Altogether, the team found TEK mutations in 10 unrelated families with children who have primary congenital glaucoma. All of these children did not have mutations in other genes known to cause glaucoma.

The scientists then demonstrated that the TEK mutations identified in children impair the vascular signaling pathway important in Schlemm’s canal formation – the same way they do in mice. Findings made in animal models do not always translate to patients, but it appears that this important eye vessel functions very similarly in mice and humans.

“We don’t know how other genes associated with glaucoma cause this disease,” Quaggin said. “With TEK, we know exactly what’s going wrong, which means we’ve identified a pathway that could be a great new therapeutic target for severe glaucoma and even more common forms of the disease.”

In ongoing research, Quaggin’s group is developing an eye drop that repairs the TEK pathway to fix the faulty vessel. The scientists are also exploring whether TEK pathway mutations play a role in adult-onset glaucoma.

Quaggin is the Charles Horace Mayo Professor of Medicine and director of the Feinberg Cardiovascular Research Institute (FCVRI). She was also recently named a councilor for the American Society of Nephrology, a prestigious position that will extend until 2022 and transition into a role as president of the organization.

Additional Feinberg study authors include first author Tomokazu Souma, MD, PhD, research assistant professor of Medicine in Nephrology, Benjamin Thomson, PhD, Shinji Yamaguchi, PhD, Liang Feng, Xiaorong Liu, PhD, assistant professor or Ophthalmology, and Jing Jin, MD, PhD, assistant professor of Medicine in Nephrology.

This study was funded by National Institutes of Health (NIH) grants R01 HL124120, R01 EY014685 and EY11721, the Research to Prevent Blindness Inc.
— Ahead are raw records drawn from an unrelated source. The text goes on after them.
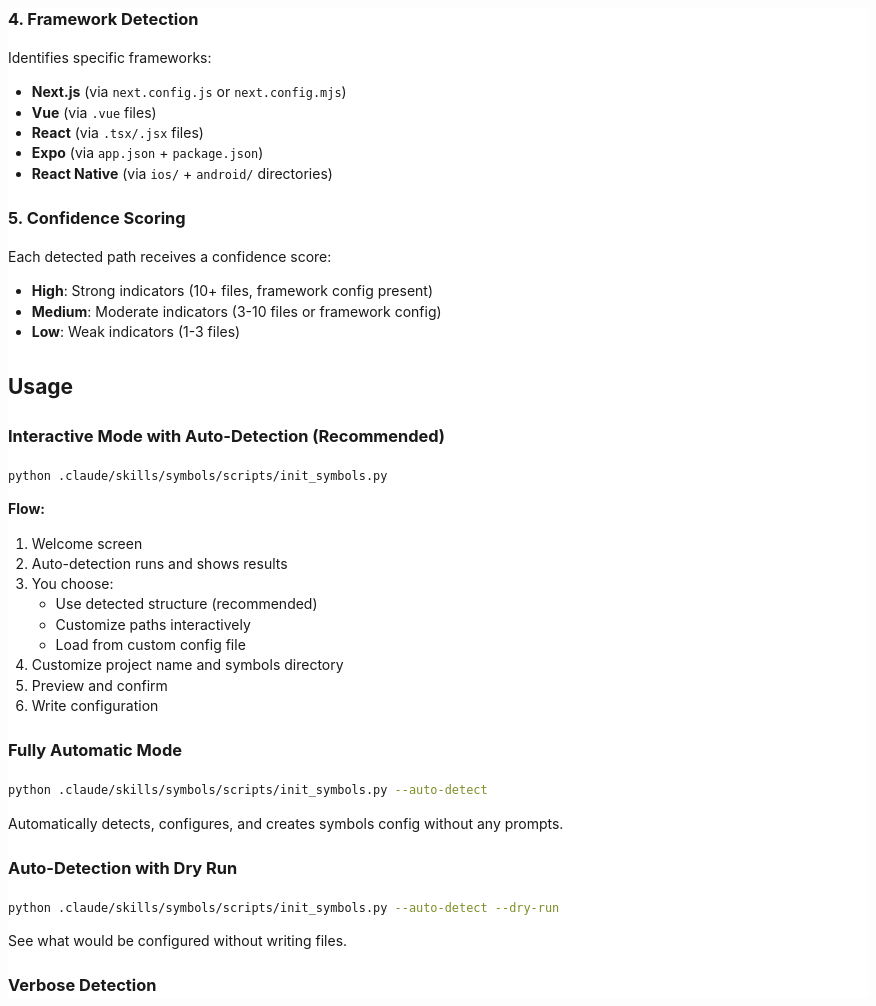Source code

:### 4. Framework Detection

Identifies specific frameworks:

- **Next.js** (via `next.config.js` or `next.config.mjs`)
- **Vue** (via `.vue` files)
- **React** (via `.tsx/.jsx` files)
- **Expo** (via `app.json` + `package.json`)
- **React Native** (via `ios/` + `android/` directories)

### 5. Confidence Scoring

Each detected path receives a confidence score:

- **High**: Strong indicators (10+ files, framework config present)
- **Medium**: Moderate indicators (3-10 files or framework config)
- **Low**: Weak indicators (1-3 files)

## Usage

### Interactive Mode with Auto-Detection (Recommended)

```bash
python .claude/skills/symbols/scripts/init_symbols.py
```

**Flow:**

1. Welcome screen
2. Auto-detection runs and shows results
3. You choose:
   - Use detected structure (recommended)
   - Customize paths interactively
   - Load from custom config file
4. Customize project name and symbols directory
5. Preview and confirm
6. Write configuration

### Fully Automatic Mode

```bash
python .claude/skills/symbols/scripts/init_symbols.py --auto-detect
```

Automatically detects, configures, and creates symbols config without any prompts.

### Auto-Detection with Dry Run

```bash
python .claude/skills/symbols/scripts/init_symbols.py --auto-detect --dry-run
```

See what would be configured without writing files.

### Verbose Detection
Lew R. Wasserman Award, the Duke–National University of Singapore Core Grant, the University of Wisconsin Centennial Scholars Award and NIH Career Development Award K12 1K23EY020554. This work was also supported by grants from the March of Dimes Foundation, Howard Hughes Medical Center, Ophthalmic Research Institute of Australia, Channel Seven Children’s Research Foundation, Department of Innovation, Industry, Science and Research, and the National Health and Medical Research Council of Australia.